● **Provided passage**:
=======

I recently had the privilege of visiting Bethlehem, the place where Jesus was born, this amazing point in history that we celebrate at Christmas. I was able to touch the very spot where Jesus came into this world on that holy night so many years ago. God was willing to become human, to enter the suffering and chaos of this world, so that we could share a real and personal relationship with Him. It was a powerful moment of gratefulness that I felt in that moment.
We appropriately celebrate the significance and possibility of salvation and eternity in heaven that Jesus brought with him on that first Christmas night, but this year it’s so much more than that to me. This year, because of my need for deep and embracing comfort, I realize with a whole new sense of revelation to my soul, that the personal relationship Jesus made possible through Christmas is not just about our salvation. It’s not only about eternity in heaven when we die. It’s about our daily living in intimate relationship with Him, which includes comfort. In fact, God’s heart breaks for us when we face the difficult.

=======

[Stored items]
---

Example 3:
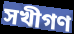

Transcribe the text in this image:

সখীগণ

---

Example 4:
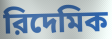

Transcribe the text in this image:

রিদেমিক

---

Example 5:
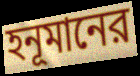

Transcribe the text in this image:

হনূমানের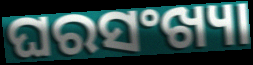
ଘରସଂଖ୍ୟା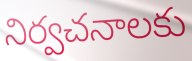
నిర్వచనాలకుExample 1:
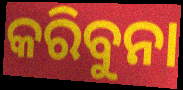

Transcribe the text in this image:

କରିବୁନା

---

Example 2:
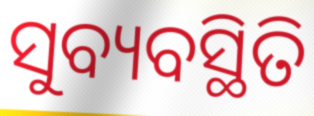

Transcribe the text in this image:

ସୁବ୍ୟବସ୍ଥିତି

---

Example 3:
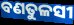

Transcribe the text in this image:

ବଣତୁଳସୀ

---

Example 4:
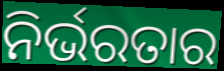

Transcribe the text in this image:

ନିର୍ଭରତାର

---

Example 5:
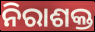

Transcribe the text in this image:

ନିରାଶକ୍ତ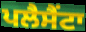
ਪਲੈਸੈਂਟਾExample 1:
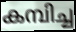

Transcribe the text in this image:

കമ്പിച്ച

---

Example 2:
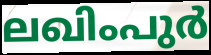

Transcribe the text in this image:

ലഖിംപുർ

=======

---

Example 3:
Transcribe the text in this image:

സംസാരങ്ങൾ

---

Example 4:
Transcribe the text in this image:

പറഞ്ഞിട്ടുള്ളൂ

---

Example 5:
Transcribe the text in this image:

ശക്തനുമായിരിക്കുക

=======

● **Requirement 1**: In the Christmas reflection on visiting Bethlehem, what was the writer able to touch?
● **Requirement 2**: Continue the Christmas reflection on visiting Bethlehem from its final sentence.

● **Response 1**: The very spot where Jesus came into this world.

● **Response 2**:
In Christmas, God is reaching out to us with true intimacy, a nearness that can’t quite be put into words. Christmas proves God’s strong desire to be with us. With us in our sorrow and suffering. With us in our confusion and hurt. Because of Christmas, there is comfort. Real comfort. Lasting comfort. Comfort deep enough and wide enough to cover all our brokenness. That’s what I felt in Bethlehem, and with that came an incredible gratefulness for God’s unrelenting desire to be with us. He knows me. He knows my pain. He knows my heart. And He is with me. It’s where He wants to be.
God reaches into our pain and sadness with His comfort and peace. It’s real. That’s where I choose to rest this Christmas. That’s where I choose to run this Christmas. In the middle of all the normal celebrating, where at times I may feel lost and alone and numb, I choose to turn towards His face and hide myself in His embrace. I like it there. It’s where I want to live.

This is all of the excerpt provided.